"""
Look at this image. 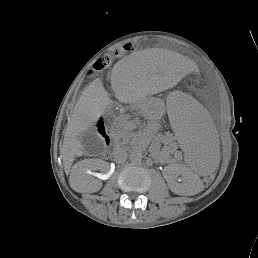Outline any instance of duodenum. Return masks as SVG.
"""
"""
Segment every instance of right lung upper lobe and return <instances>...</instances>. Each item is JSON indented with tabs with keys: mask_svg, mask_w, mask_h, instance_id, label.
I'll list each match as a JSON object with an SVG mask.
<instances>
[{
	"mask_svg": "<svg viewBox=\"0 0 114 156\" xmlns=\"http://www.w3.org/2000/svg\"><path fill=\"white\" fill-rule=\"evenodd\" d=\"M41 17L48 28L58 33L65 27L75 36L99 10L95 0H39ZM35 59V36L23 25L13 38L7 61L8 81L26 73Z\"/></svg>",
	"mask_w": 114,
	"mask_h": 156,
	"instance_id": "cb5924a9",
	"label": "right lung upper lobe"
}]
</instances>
"""
Work to complete
Find each line in the records that contains the string "lung", matching case, and copy those lines.

Task output
Segment every instance of right lung upper lobe and return <instances>...</instances>. Each item is JSON indented with tabs with keys: mask_svg, mask_w, mask_h, instance_id, label.
	"label": "right lung upper lobe"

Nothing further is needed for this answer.